BUGÜNKÜ SORUN GENEL BİR YOZLAŞMA SORUNU
* Kitabınızda bazı eleştiri yazıları da var. Türkiye’de ciddi bir “eleştiri müessesesi”nden ve “eleştirmen”den bahsetmek mümkün mü?

Öteden beri bizde eleştirmen yokluğundan hep şikâyet edilir. Ülkemiz edebiyatını topluca düşündüğümüzde bu alanın bizim yazmaya başladığımız yıllardaki kadar boş olmadığını söyleyebilirim. Bugünkü sorun genel bir yozlaşma sorunu. Onun ötesinde iyi edebiyat verimleri içinde eleştiri de kendi yolunda bazı mesafeler katetti sayılır.

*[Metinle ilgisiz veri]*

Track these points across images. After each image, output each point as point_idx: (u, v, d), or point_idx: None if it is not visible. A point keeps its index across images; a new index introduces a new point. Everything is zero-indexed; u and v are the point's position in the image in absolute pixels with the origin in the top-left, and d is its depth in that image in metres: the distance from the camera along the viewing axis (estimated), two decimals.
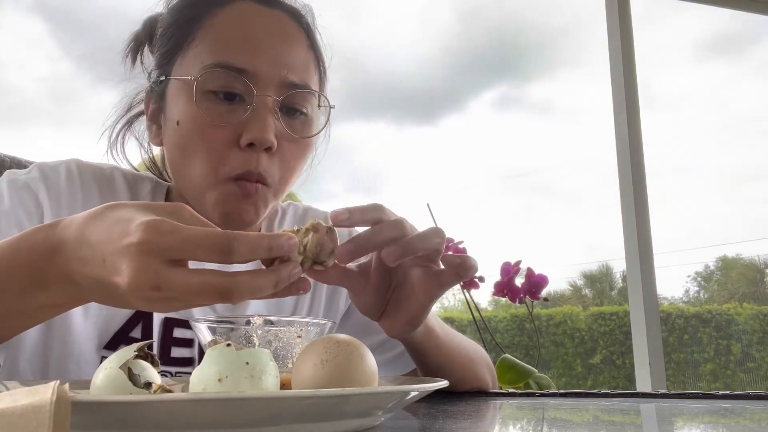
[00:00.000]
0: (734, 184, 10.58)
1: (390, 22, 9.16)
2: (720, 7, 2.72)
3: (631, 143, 2.35)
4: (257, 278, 0.41)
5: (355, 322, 0.80)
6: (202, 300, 0.40)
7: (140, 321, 0.68)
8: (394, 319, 0.55)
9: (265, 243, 0.41)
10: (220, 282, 0.39)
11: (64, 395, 0.29)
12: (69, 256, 0.44)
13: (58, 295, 0.46)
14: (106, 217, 0.43)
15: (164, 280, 0.39)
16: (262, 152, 0.65)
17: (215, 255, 0.39)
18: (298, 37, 0.70)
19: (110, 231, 0.41)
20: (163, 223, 0.40)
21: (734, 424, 0.46)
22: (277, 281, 0.42)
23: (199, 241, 0.39)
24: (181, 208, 0.43)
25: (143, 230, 0.39)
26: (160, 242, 0.39)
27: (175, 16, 0.71)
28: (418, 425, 0.47)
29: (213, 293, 0.40)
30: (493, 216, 9.91)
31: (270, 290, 0.42)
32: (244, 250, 0.40)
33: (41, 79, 9.82)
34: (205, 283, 0.39)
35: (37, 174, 0.69)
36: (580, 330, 7.17)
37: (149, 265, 0.39)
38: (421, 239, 0.50)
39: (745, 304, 7.38)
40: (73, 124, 10.21)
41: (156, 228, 0.39)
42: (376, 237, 0.49)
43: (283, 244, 0.42)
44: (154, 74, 0.72)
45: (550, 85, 11.84)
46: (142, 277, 0.39)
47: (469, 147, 10.41)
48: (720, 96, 9.04)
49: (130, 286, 0.39)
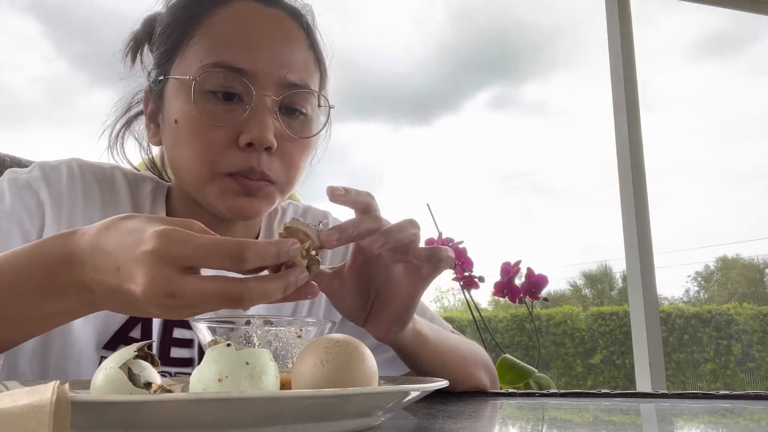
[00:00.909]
0: (734, 184, 10.58)
1: (384, 22, 9.17)
2: (718, 7, 2.72)
3: (631, 143, 2.35)
4: (267, 284, 0.42)
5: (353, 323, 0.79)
6: (215, 306, 0.41)
7: (139, 321, 0.68)
8: (380, 320, 0.56)
9: (273, 250, 0.42)
10: (232, 288, 0.40)
11: (64, 395, 0.29)
12: (84, 265, 0.44)
13: (72, 302, 0.46)
14: (120, 227, 0.43)
15: (178, 288, 0.40)
16: (262, 152, 0.64)
17: (227, 263, 0.40)
18: (297, 36, 0.70)
19: (124, 240, 0.42)
20: (176, 232, 0.40)
21: (734, 424, 0.46)
22: (286, 286, 0.43)
23: (211, 249, 0.40)
24: (192, 223, 0.44)
25: (156, 239, 0.40)
26: (173, 251, 0.40)
27: (175, 15, 0.71)
28: (418, 425, 0.47)
29: (225, 300, 0.40)
30: (491, 216, 9.93)
31: (279, 295, 0.43)
32: (254, 258, 0.41)
33: (36, 80, 9.84)
34: (217, 290, 0.40)
35: (38, 173, 0.69)
36: (580, 330, 7.17)
37: (163, 273, 0.40)
38: (397, 229, 0.51)
39: (745, 303, 7.39)
40: (69, 124, 10.24)
41: (169, 237, 0.40)
42: (357, 226, 0.50)
43: (288, 250, 0.43)
44: (153, 73, 0.72)
45: (545, 86, 11.88)
46: (157, 284, 0.40)
47: (466, 147, 10.44)
48: (719, 96, 9.04)
49: (145, 293, 0.40)
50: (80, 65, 10.70)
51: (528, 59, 10.14)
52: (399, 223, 0.52)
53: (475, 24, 10.40)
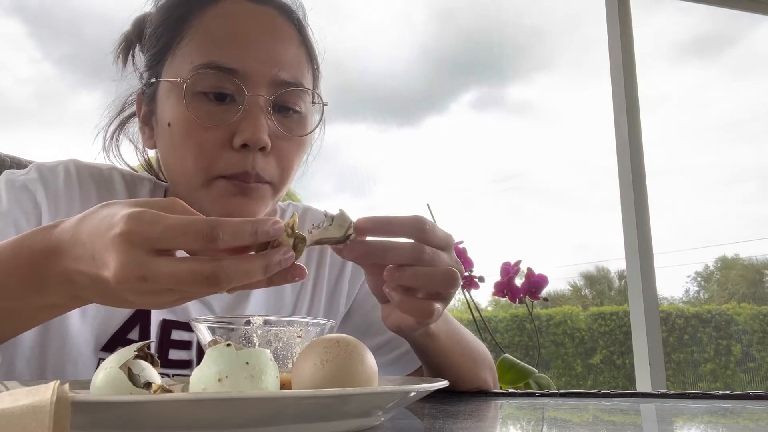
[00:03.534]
0: (734, 184, 10.59)
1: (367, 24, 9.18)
2: (716, 6, 2.72)
3: (631, 143, 2.35)
4: (245, 262, 0.40)
5: (355, 324, 0.79)
6: (191, 288, 0.40)
7: (138, 323, 0.68)
8: (389, 314, 0.56)
9: (249, 228, 0.40)
10: (206, 267, 0.39)
11: (64, 395, 0.29)
12: (65, 256, 0.44)
13: (57, 295, 0.46)
14: (97, 215, 0.43)
15: (149, 271, 0.39)
16: (257, 152, 0.64)
17: (199, 242, 0.39)
18: (289, 33, 0.69)
19: (99, 226, 0.41)
20: (146, 213, 0.39)
21: (734, 424, 0.46)
22: (267, 265, 0.41)
23: (182, 228, 0.39)
24: (174, 202, 0.43)
25: (126, 221, 0.39)
26: (142, 232, 0.39)
27: (164, 15, 0.70)
28: (419, 425, 0.47)
29: (201, 280, 0.39)
30: (485, 217, 9.95)
31: (260, 275, 0.41)
32: (227, 236, 0.39)
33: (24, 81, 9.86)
34: (190, 270, 0.39)
35: (35, 175, 0.68)
36: (580, 330, 7.17)
37: (133, 255, 0.39)
38: (427, 278, 0.51)
39: (745, 304, 7.38)
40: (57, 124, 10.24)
41: (138, 218, 0.39)
42: (387, 255, 0.50)
43: (268, 229, 0.41)
44: (144, 76, 0.71)
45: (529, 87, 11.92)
46: (127, 268, 0.39)
47: (455, 149, 10.47)
48: (717, 96, 9.05)
49: (116, 278, 0.39)
50: (67, 66, 10.71)
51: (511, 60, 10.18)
52: (437, 272, 0.51)
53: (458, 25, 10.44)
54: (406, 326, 0.55)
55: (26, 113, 9.33)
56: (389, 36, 9.91)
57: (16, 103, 9.49)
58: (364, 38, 9.15)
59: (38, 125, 9.37)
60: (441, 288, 0.51)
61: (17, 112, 9.00)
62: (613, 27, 2.44)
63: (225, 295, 0.73)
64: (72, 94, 11.78)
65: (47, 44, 9.56)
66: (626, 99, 2.37)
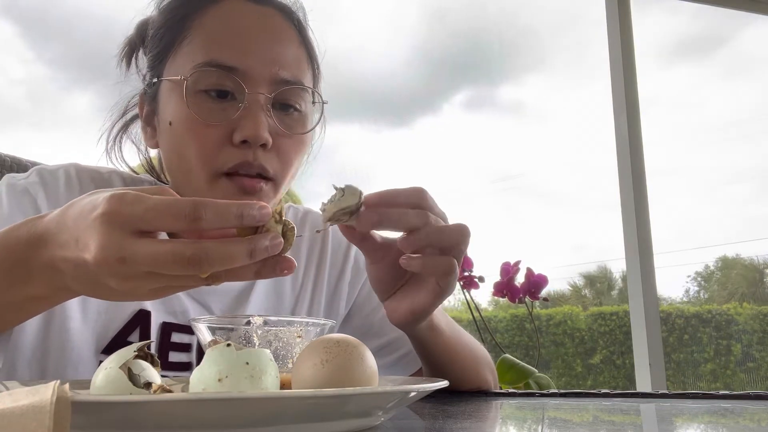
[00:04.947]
0: (734, 184, 10.58)
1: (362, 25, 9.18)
2: (715, 6, 2.72)
3: (631, 143, 2.35)
4: (229, 246, 0.39)
5: (355, 326, 0.79)
6: (172, 269, 0.38)
7: (138, 325, 0.68)
8: (398, 306, 0.57)
9: (234, 210, 0.39)
10: (187, 249, 0.38)
11: (65, 395, 0.29)
12: (50, 243, 0.43)
13: (43, 286, 0.45)
14: (83, 200, 0.42)
15: (129, 252, 0.38)
16: (257, 148, 0.64)
17: (181, 221, 0.38)
18: (289, 33, 0.70)
19: (83, 210, 0.41)
20: (128, 194, 0.39)
21: (734, 424, 0.46)
22: (252, 250, 0.40)
23: (164, 208, 0.38)
24: (164, 190, 0.42)
25: (107, 202, 0.38)
26: (123, 212, 0.38)
27: (166, 16, 0.70)
28: (419, 425, 0.47)
29: (182, 262, 0.38)
30: (481, 218, 9.98)
31: (245, 259, 0.40)
32: (211, 217, 0.38)
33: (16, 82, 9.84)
34: (171, 251, 0.38)
35: (36, 179, 0.69)
36: (580, 330, 7.17)
37: (113, 236, 0.38)
38: (439, 233, 0.52)
39: (745, 304, 7.39)
40: (51, 125, 10.24)
41: (120, 199, 0.38)
42: (400, 220, 0.50)
43: (255, 213, 0.40)
44: (147, 76, 0.72)
45: (520, 87, 11.93)
46: (107, 249, 0.38)
47: (448, 149, 10.50)
48: (713, 96, 9.05)
49: (95, 260, 0.38)
50: (59, 67, 10.72)
51: (503, 60, 10.18)
52: (446, 228, 0.52)
53: (451, 26, 10.44)
54: (420, 309, 0.55)
55: (19, 114, 9.32)
56: (382, 37, 9.92)
57: (8, 104, 9.48)
58: (357, 39, 9.15)
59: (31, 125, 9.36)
60: (454, 242, 0.53)
61: (10, 113, 8.99)
62: (613, 26, 2.44)
63: (225, 297, 0.73)
64: (64, 94, 11.76)
65: (39, 45, 9.55)
66: (626, 98, 2.37)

* Kitabınızın adı “Yazarak Yaşamak”. Kitaptaki bölümlerden biri olan portrelere bakınca “yazarak yaşatmayı” da amaçlamışsınız gibi. Sizi bu portreleri yazmaya yönlendiren temel saik neydi?

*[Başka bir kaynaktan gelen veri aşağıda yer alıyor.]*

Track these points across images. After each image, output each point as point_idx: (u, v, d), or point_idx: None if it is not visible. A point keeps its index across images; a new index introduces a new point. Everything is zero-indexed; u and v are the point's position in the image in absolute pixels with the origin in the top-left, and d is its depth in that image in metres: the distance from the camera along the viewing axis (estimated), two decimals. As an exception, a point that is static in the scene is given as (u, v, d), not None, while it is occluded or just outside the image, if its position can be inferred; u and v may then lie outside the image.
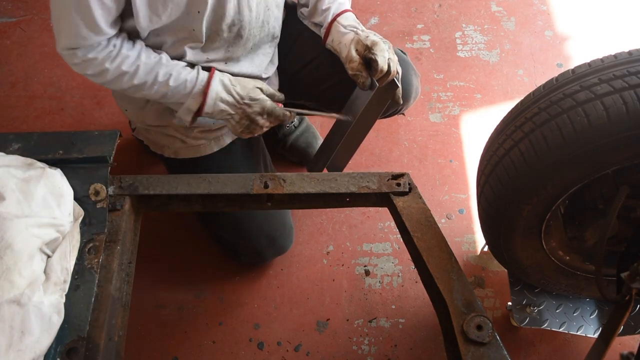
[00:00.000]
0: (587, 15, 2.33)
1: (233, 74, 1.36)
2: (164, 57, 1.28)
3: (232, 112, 1.32)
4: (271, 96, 1.34)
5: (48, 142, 1.15)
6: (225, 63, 1.37)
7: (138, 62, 1.24)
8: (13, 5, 2.33)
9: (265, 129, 1.38)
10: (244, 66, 1.42)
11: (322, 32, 1.42)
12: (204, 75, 1.29)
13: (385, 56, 1.30)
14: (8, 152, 1.12)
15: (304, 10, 1.47)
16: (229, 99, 1.30)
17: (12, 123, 2.03)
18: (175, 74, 1.27)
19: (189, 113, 1.32)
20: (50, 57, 2.19)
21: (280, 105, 1.37)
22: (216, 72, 1.30)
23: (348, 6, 1.42)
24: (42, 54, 2.20)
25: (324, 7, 1.40)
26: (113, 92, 1.50)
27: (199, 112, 1.31)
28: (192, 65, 1.31)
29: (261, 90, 1.32)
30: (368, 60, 1.31)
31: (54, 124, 2.03)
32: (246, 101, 1.31)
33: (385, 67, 1.30)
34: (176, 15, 1.21)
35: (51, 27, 2.27)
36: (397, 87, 1.36)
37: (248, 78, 1.35)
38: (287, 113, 1.36)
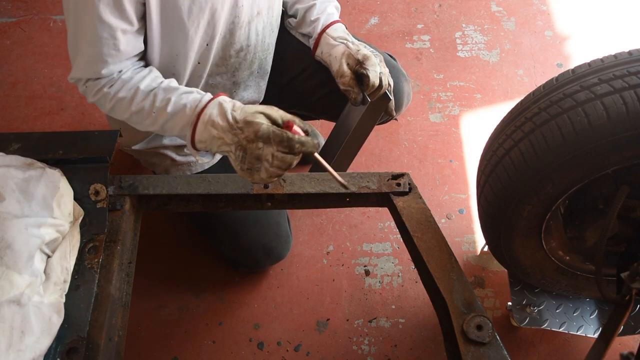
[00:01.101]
0: (587, 15, 2.33)
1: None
2: (168, 81, 1.17)
3: (228, 142, 1.06)
4: (290, 120, 1.06)
5: (48, 142, 1.15)
6: (231, 93, 1.36)
7: (137, 87, 1.15)
8: (13, 5, 2.33)
9: (274, 169, 1.03)
10: (249, 93, 1.42)
11: (311, 44, 1.40)
12: (207, 97, 1.12)
13: (377, 70, 1.28)
14: (8, 152, 1.12)
15: (292, 20, 1.46)
16: (223, 123, 1.06)
17: (12, 123, 2.03)
18: (175, 98, 1.12)
19: (189, 144, 1.14)
20: (50, 57, 2.19)
21: (300, 132, 1.03)
22: (222, 95, 1.12)
23: (337, 17, 1.41)
24: (42, 54, 2.20)
25: (312, 18, 1.38)
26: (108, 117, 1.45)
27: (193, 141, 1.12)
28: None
29: (265, 115, 1.04)
30: (360, 75, 1.29)
31: (54, 124, 2.03)
32: (239, 125, 1.04)
33: (377, 82, 1.28)
34: (194, 53, 1.20)
35: (51, 27, 2.27)
36: (390, 100, 1.36)
37: (259, 105, 1.09)
38: (302, 138, 1.02)
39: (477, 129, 2.03)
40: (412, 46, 2.24)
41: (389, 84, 1.34)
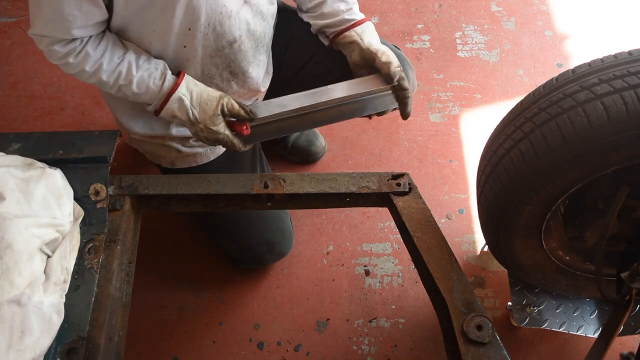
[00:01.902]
0: (587, 15, 2.33)
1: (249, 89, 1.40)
2: (128, 57, 1.22)
3: (188, 128, 1.30)
4: (236, 115, 1.27)
5: (48, 142, 1.15)
6: (229, 82, 1.38)
7: (100, 62, 1.20)
8: (13, 5, 2.33)
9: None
10: (254, 72, 1.42)
11: (331, 32, 1.42)
12: (166, 88, 1.24)
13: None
14: (8, 152, 1.12)
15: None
16: (184, 118, 1.26)
17: (12, 123, 2.03)
18: (137, 80, 1.22)
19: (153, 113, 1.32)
20: (50, 57, 2.19)
21: (245, 127, 1.27)
22: (180, 85, 1.24)
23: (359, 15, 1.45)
24: (42, 54, 2.18)
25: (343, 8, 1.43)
26: (105, 96, 1.47)
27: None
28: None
29: (222, 115, 1.26)
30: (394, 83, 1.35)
31: (54, 124, 2.03)
32: (200, 126, 1.25)
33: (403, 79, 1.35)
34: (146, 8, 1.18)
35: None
36: (405, 105, 1.39)
37: (215, 95, 1.26)
38: (239, 146, 1.30)
39: (477, 129, 2.03)
40: (412, 46, 2.24)
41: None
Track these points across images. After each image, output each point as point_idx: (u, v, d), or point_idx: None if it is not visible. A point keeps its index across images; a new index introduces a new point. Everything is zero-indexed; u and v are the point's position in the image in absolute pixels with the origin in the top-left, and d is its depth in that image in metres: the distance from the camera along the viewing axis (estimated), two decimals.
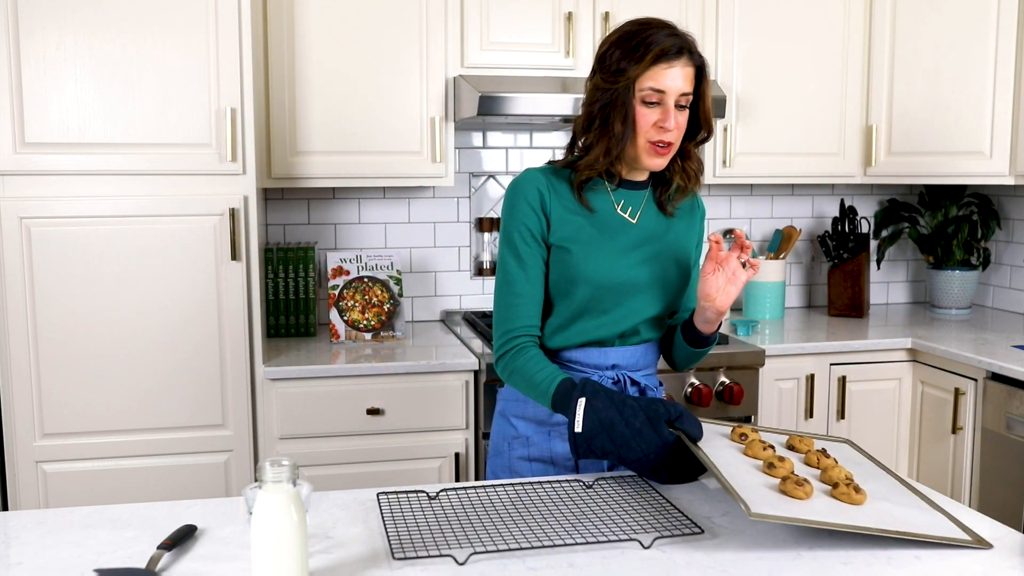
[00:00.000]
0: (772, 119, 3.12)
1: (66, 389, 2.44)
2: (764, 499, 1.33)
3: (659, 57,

Bu kitabın bölümleri içinde portre yazıları önemli bir yer tutuyor. Çoğu ölümler üzerine, o kişilerin ardından yazıldı o yazılar. Hayatta olan tanıdıklarımla ilgili olanlar da var. Bazı anı parçaları yanında değerlendirici ve konumlandırıcı özellikler taşımasına dikkat ettim o yazıların. Yani birer deneme olmanın ötesinde kritik edici de olsun istedim. Portre yazıları yazmayı seviyorum. Kitaba benzeri yeni yazıları da ekledim bu baskıda. Yazılmak için saatini bekleyen başkaları da var.